A crucial choice to make is whether you want to pay for a license from Oracle. Here are some points that will help you clarify your current state of affairs and decide on your future strategy:
- Do you need technical support? We have described the advantages of Java app support, but you may consider yourself capable of eliminating issues yourself. If this is not an option, OpenJDK vendors also provide high-quality support. For example, BellSoft’s engineers with 15+ years of Java experience are ready to solve your problems 24/7/365.
- Do you need commercial features? For most of them, there are alternatives.
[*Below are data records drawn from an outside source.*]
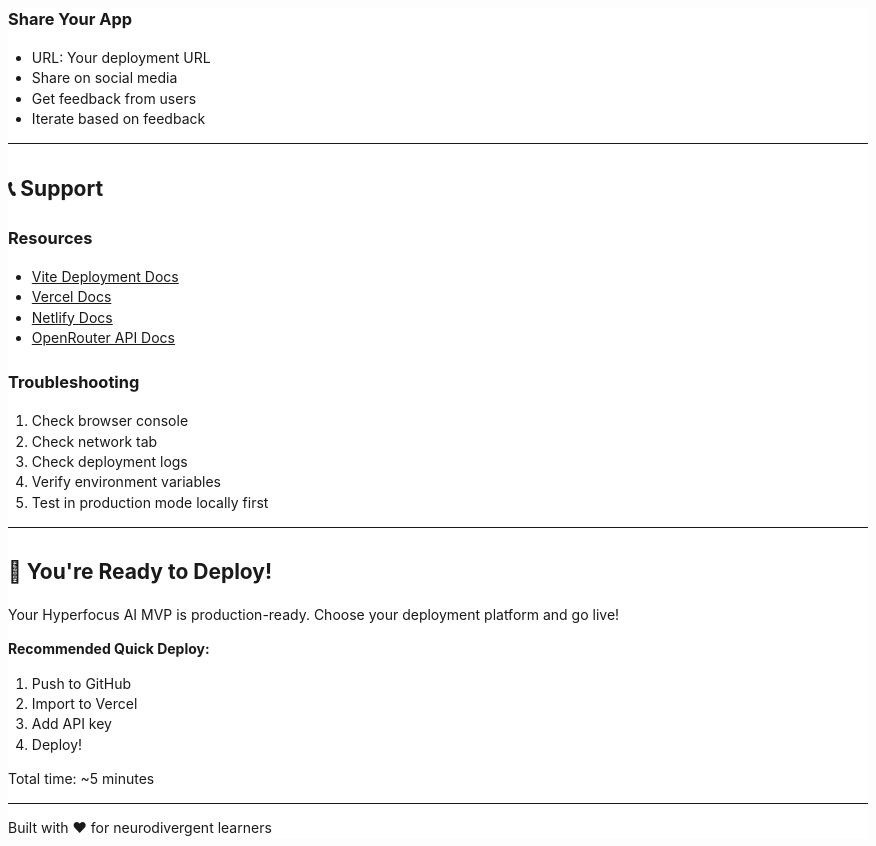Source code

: ### Share Your App
- URL: Your deployment URL
- Share on social media
- Get feedback from users
- Iterate based on feedback

---

## 📞 Support

### Resources
- [Vite Deployment Docs](https://vite.dev/guide/static-deploy.html)
- [Vercel Docs](https://vercel.com/docs)
- [Netlify Docs](https://docs.netlify.com)
- [OpenRouter API Docs](https://openrouter.ai/docs)

### Troubleshooting
1. Check browser console
2. Check network tab
3. Check deployment logs
4. Verify environment variables
5. Test in production mode locally first

---

## 🎉 You're Ready to Deploy!

Your Hyperfocus AI MVP is production-ready. Choose your deployment platform and go live!

**Recommended Quick Deploy:**
1. Push to GitHub
2. Import to Vercel
3. Add API key
4. Deploy!

Total time: ~5 minutes

---

Built with ❤️ for neurodivergent learners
For instance, JDK Flight Recorder and Mission Control are part of the OpenJDK project. GraalVM CE is almost as good as the EE edition, with community members working tirelessly on its improvement. And Java AMC can be substituted with Liberica Administration Center, which has an even wider range of functions.
- The quarterly CPU release cycle ensures enhanced runtime security. However, you don’t need Oracle Java to always stay on top of the latest improvements. Patches released by Oracle are rapidly applied into the OpenJDK, so OpenJDK is just as secure. With Liberica JDK, you will receive updates as fast as with Oracle JDK.
- You may need to conduct an inventory of all JDKs you are running and decide when to upgrade them, and to which version. In addition, if runtimes require a subscription, you are at risk of vast expenses, so it is better to find out as soon as possible. Liberica Administration Center helps you control all Java runtimes in your whole Windows PC fleet and update them with one click.
- Are you ready to upgrade every two years if you want to receive free updates? Remember that migrating to the latest Java version is time and resource-consuming, so you may not be able to keep up with the Oracle release schedule. We recommend you choose an OpenJDK vendor providing long-term support for the LTS Java version, which will enable you to concentrate on other tasks. Most OpenJDK distros are supported longer than Oracle’s, so study the support roadmaps carefully.
- Note that Oracle JDK supports a limited albeit extensive range of platforms. If you want to utilize a unified runtime that works in any environment (cloud, desktop, or server), consider using Liberica JDK with the widest selection of supported system configurations.
Costs of licensing
Let’s say you decided that you require all the benefits of paid support. How much are you actually going to pay for a Java license? It depends on the provider you choose and the number of machines you run Java on.
For example, if you stick with Oracle Java and have 15,000 desktops, you will pay $1.5 per desktop for a month, or $18 for a year, which is $270,000 total. In case you choose Liberica JDK, the price of a desktop for a year is $10, which makes the full price $120,000 for the same number of machines. This estimation is based on the prices effective in November 2022 and presented on corresponding Oracle Java SE subscription price and Liberica JDK support price pages.
In other words, the price of support differs between Oracle Java and OpenJDK distributions, and the more machines you utilize, the more money you save.
Number of desktops
$270,000 a year
$120,000 a year
To sum it up, Java licensing changes may sound exciting at first, but they go hand in hand with certain restrictions and limitations, and in the end, you will have to pay for a subscription to continue receiving updates. Think your corporate strategy through, decide whether you want Oracle JDK or OpenJDK, and in the latter case, which distribution, bearing a difference of costs in mind.
And the last thought to go. Some companies choose OpenJDK for the opportunity to use JDK builds at no cost. You are not obliged to pay for open source software as it is the philosophy of the OpenJDK project to provide all the programmers with affordable, secure, and efficient tools. But paying for commercial support doesn’t only mean keeping your runtime safe at all times. It is also a way to support the community and the Java ecosystem so that the engineers can continue dedicating their time to Java platform development.